Organisations must keep their people’s best interests front and centre to ensure trust is maintained and strengthened
Findings from the EY Megatrends report show employees are more likely to trust information from their organisation than they are from tech giants or even their government - and this has been compounded by the pandemic. Organisations must keep their people’s best interests front and centre to ensure trust is maintained and strengthened as they deploy increasing amounts of EX technology.
What does intervention look like?
Armed with a robust listening ability, organisations can shape a positive EX by responding to changing employee needs and wants with agility. Whether through the adjustment of existing employee engagement programmes, creation of new benefits and resource libraries, leadership messaging or the identification of emerging trends, which could impact productivity and morale, listening enables data-driven, timely, targeted and impactful action.
For all that the ability to create a customisable response must be an integral part of an experience strategy, there does exist a universal core set of “experience" factors that people want at work.
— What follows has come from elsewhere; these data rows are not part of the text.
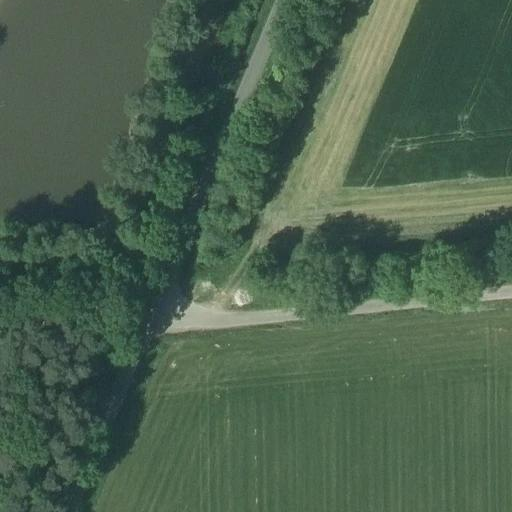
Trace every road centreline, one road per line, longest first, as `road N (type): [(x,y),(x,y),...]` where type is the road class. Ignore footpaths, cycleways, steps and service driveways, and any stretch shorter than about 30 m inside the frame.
road 1 (unclassified): [(154,315),(243,322),(511,295)]
road 2 (unclassified): [(286,0),(154,315)]
road 3 (unclassified): [(154,315),(71,511)]
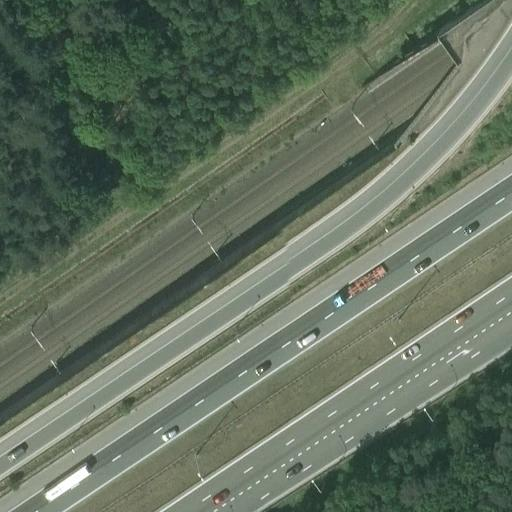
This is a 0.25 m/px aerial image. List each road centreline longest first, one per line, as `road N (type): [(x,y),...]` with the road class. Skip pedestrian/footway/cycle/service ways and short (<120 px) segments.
road 1 (motorway): [(511,53),(377,201),(0,463)]
road 2 (motorway): [(511,190),(34,511)]
road 3 (track): [(356,52),(0,297)]
road 4 (motorway): [(184,511),(511,292)]
road 5 (track): [(53,0),(87,211)]
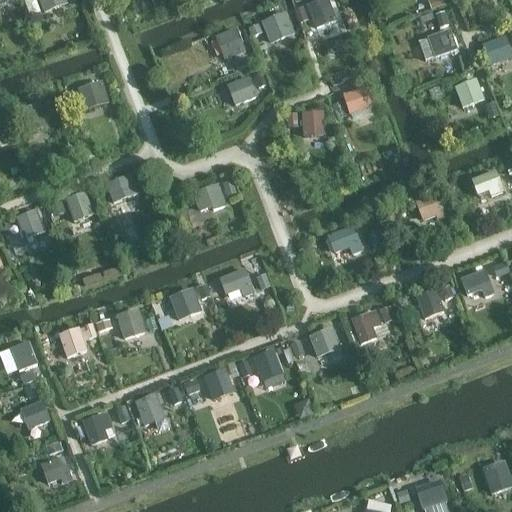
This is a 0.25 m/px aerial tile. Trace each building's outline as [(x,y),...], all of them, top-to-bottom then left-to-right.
[(71,0),(36,0),(24,5),(34,32),(77,16),(71,0)] [(323,0),(308,7),(319,31),(340,21),(330,0),(323,0)] [(279,9),(251,21),(266,54),(294,41),(279,9)] [(438,15),(442,32),(453,30),(448,13),(438,15)] [(239,28),(216,38),(226,61),(249,52),(239,28)] [(427,62),(461,50),(454,29),(420,41),(427,62)] [(490,67),(511,60),(511,48),(509,37),(484,44),(490,67)] [(258,75),(226,85),(234,111),(266,100),(258,75)] [(478,80),(456,88),(464,109),(486,101),(478,80)] [(81,88),(85,111),(111,106),(106,83),(81,88)] [(374,119),(362,94),(333,108),(346,133),(374,119)] [(53,130),(39,97),(10,109),(24,143),(53,130)] [(327,137),(326,112),(304,113),(304,138),(327,137)] [(2,121),(0,121),(0,146),(8,144),(2,121)] [(502,167),(466,182),(476,206),(511,191),(502,167)] [(132,175),(107,184),(115,205),(140,195),(132,175)] [(235,181),(223,184),(226,198),(238,195),(235,181)] [(214,184),(182,199),(194,226),(226,211),(214,184)] [(95,216),(84,186),(60,195),(71,225),(95,216)] [(440,193),(417,202),(425,223),(437,218),(441,221),(450,218),(440,193)] [(38,211),(17,219),(26,241),(47,233),(38,211)] [(372,248),(361,220),(324,233),(334,262),(372,248)] [(31,253),(50,246),(46,235),(27,242),(31,253)] [(246,270),(221,280),(228,297),(244,291),(246,296),(255,293),(246,270)] [(487,271),(462,280),(469,298),(485,293),(487,298),(496,295),(487,271)] [(162,298),(173,325),(202,313),(192,287),(162,298)] [(425,290),(401,301),(415,335),(440,325),(425,290)] [(384,326),(397,321),(392,307),(379,312),(384,326)] [(375,310),(351,318),(362,348),(381,342),(376,328),(381,326),(375,310)] [(141,312),(119,319),(126,341),(148,334),(141,312)] [(83,351),(72,322),(44,333),(55,362),(83,351)] [(340,359),(329,335),(298,349),(308,373),(340,359)] [(21,373),(40,364),(30,341),(11,350),(21,373)] [(276,351),(255,359),(265,384),(285,376),(276,351)] [(224,373),(199,380),(209,414),(234,406),(224,373)] [(195,405),(205,401),(198,382),(188,386),(195,405)] [(158,397),(138,405),(147,428),(167,420),(158,397)] [(45,402),(22,410),(30,432),(53,423),(45,402)] [(120,434),(108,403),(79,414),(91,445),(120,434)] [(48,484),(72,480),(65,443),(42,447),(48,484)] [(502,460),(479,467),(489,498),(511,490),(502,460)] [(418,488),(424,511),(451,511),(443,482),(418,488)] [(392,511),(394,506),(369,500),(366,511),(392,511)]
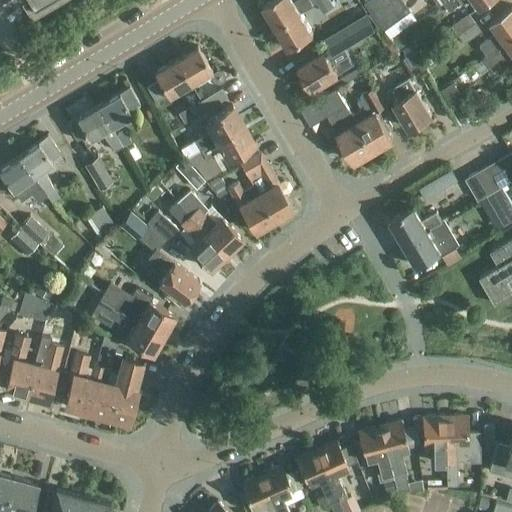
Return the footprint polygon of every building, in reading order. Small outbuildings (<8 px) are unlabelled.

Employees want to matter, to have their voice heard and to be able to shape their own work experiences.
The pandemic has presented organisations with an opportunity and an obligation to improve how they listen to their employees and better understand how to deliver their desired outcomes. The needs of the workforce are diverse and without putting people top of mind, EX will forever be compromised. In turn, this will ripple outwards, impacting customer experiences, results and, ultimately, the balance sheet.
When organisations understand the questions and issues shaping EX, they will be able to make decisions that best support their people. Doing so will build and nurture trust with the workforce; trust that will pay dividends in a post-COVID world.
Maya Smallwood is EY Global PAS Employee Experience Leader, EY Americas Change & Learning Solutions Leader.